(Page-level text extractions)

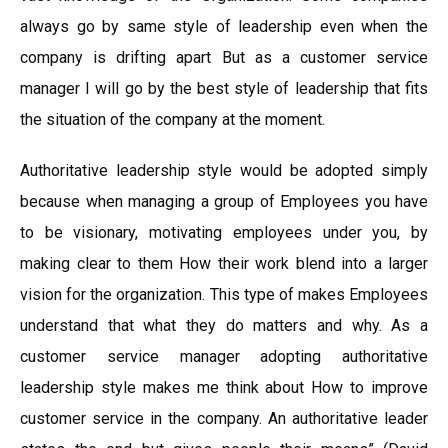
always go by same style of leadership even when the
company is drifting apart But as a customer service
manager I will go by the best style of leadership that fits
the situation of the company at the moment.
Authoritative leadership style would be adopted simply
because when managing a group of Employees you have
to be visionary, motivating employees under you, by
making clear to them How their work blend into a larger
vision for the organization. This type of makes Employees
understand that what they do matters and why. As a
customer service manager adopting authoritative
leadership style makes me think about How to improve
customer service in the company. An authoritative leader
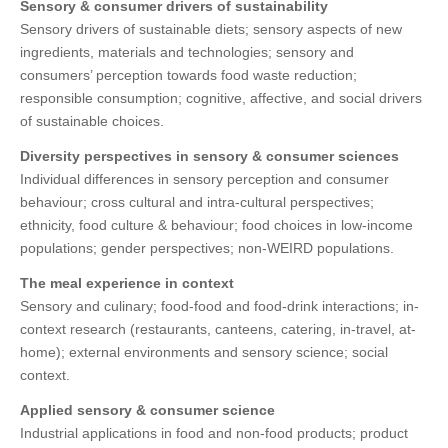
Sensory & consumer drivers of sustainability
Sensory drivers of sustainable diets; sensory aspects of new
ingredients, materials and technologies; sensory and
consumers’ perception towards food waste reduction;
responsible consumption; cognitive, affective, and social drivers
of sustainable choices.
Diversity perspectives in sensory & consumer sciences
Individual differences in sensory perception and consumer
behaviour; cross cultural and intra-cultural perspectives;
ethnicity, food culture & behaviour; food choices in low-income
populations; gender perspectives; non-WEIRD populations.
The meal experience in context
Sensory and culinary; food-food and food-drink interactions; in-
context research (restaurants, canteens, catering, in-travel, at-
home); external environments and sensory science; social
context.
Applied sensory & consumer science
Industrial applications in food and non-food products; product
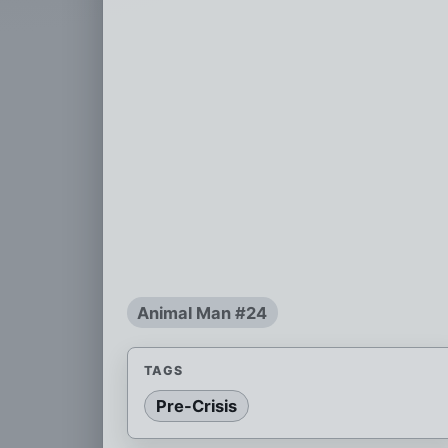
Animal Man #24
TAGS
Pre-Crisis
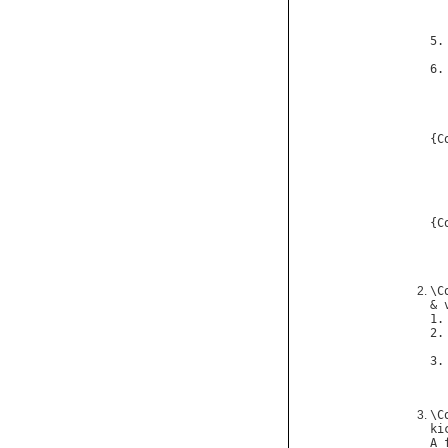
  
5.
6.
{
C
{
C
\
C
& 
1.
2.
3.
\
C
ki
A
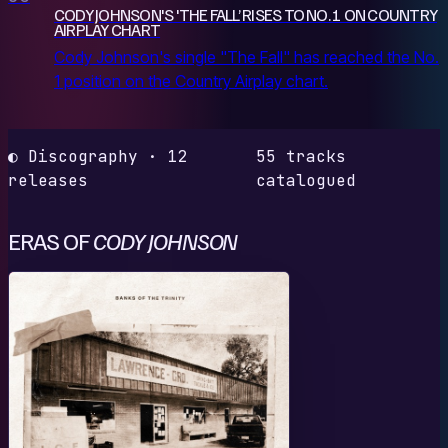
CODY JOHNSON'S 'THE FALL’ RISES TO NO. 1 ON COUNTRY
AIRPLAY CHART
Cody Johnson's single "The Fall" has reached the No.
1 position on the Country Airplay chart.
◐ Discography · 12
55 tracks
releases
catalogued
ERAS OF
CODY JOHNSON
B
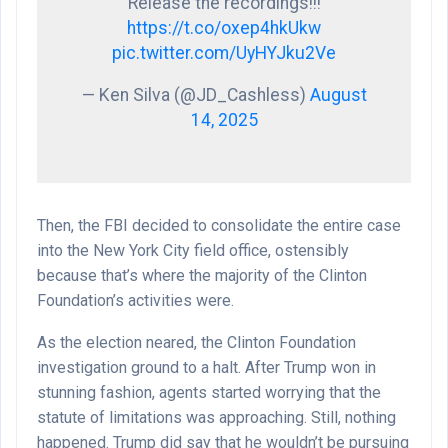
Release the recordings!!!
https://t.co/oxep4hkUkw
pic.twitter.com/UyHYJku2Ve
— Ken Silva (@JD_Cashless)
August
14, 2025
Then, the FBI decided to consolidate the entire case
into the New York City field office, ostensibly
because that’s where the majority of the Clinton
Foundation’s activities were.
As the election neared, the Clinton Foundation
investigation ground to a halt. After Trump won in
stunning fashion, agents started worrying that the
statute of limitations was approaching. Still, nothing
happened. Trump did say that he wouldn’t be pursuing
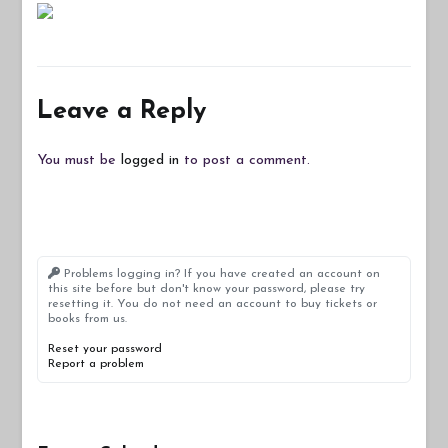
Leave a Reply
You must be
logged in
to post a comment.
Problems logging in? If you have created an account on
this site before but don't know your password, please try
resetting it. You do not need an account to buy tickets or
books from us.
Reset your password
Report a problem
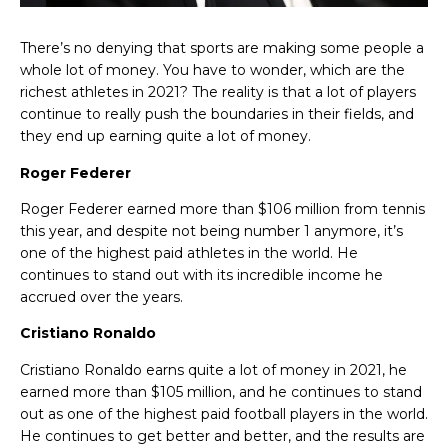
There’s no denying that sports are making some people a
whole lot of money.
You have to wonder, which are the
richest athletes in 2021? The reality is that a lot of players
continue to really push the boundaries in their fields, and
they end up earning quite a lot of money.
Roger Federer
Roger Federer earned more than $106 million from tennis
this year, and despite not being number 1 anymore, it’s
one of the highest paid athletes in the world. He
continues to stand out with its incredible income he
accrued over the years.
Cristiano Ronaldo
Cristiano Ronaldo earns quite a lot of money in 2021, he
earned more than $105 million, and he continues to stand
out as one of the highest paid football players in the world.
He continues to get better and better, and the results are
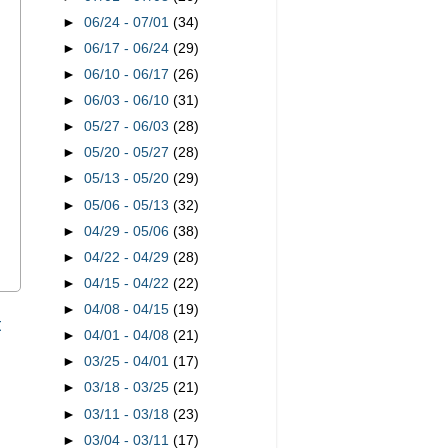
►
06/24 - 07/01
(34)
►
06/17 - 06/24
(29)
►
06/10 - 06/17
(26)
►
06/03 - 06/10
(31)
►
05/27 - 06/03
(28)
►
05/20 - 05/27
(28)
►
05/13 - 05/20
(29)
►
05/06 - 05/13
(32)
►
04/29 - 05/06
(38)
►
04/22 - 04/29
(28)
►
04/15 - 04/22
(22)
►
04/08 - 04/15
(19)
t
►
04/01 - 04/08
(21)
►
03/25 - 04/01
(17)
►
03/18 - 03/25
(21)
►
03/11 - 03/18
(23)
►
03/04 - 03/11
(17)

> [Work task]: With the pictures removed, print only the lines starting at the line that has "because when managing" and ending at the line that has "Sensory & consumer drivers of sustainability", both ends included, exactly as they stand above.

> [Solution for this problem]:
because when managing a group of Employees you have
to be visionary, motivating employees under you, by
making clear to them How their work blend into a larger
vision for the organization. This type of makes Employees
understand that what they do matters and why. As a
customer service manager adopting authoritative
leadership style makes me think about How to improve
customer service in the company. An authoritative leader
Sensory & consumer drivers of sustainability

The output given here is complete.